== Segment start ==

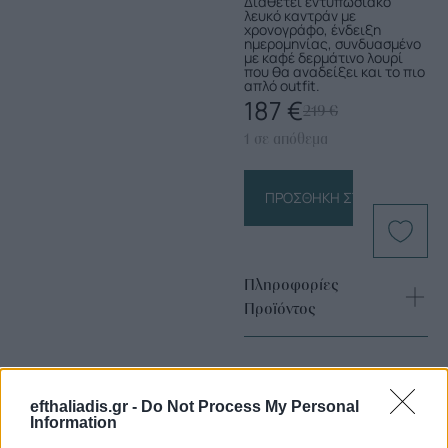
Διαθέτει εντυπωσιακό
λευκό καντράν με
χρονογράφο, ένδειξη
ημερομηνίας, συνδυασμένο
με καφέ δερμάτινο λουρί
που θα αναδείξει και το πιο
απλό outfit.
187
€
219
€
1 σε απόθεμα
ΠΡΟΣΘΉΚΗ ΣΤΟ ΚΑΛΆΘΙ
Πληροφορίες
Προϊόντος
efthaliadis.gr -
Do Not Process My Personal
Information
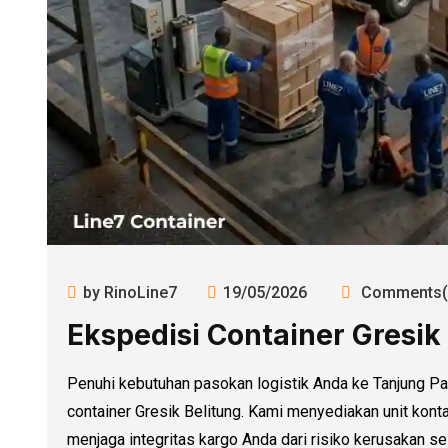
by RinoLine7
19/05/2026
Comments(
Ekspedisi Container Gresik
Penuhi kebutuhan pasokan logistik Anda ke Tanjung Pa
container Gresik Belitung. Kami menyediakan unit konta
menjaga integritas kargo Anda dari risiko kerusakan se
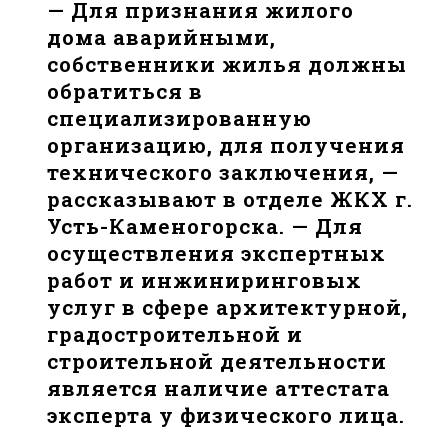
— Для признания жилого
дома аварийными,
собственники жилья должны
обратиться в
специализированную
организацию, для получения
технического заключения, —
рассказывают в отделе ЖКХ г.
Усть-Каменогорска. — Для
осуществления экспертных
работ и инжиниринговых
услуг в сфере архитектурной,
градостроительной и
строительной деятельности
является наличие аттестата
эксперта у физического лица.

== Segment end ==

How many lines of the data above include the word "Gresik"? Only that number should be returned.

*Answer box:*
2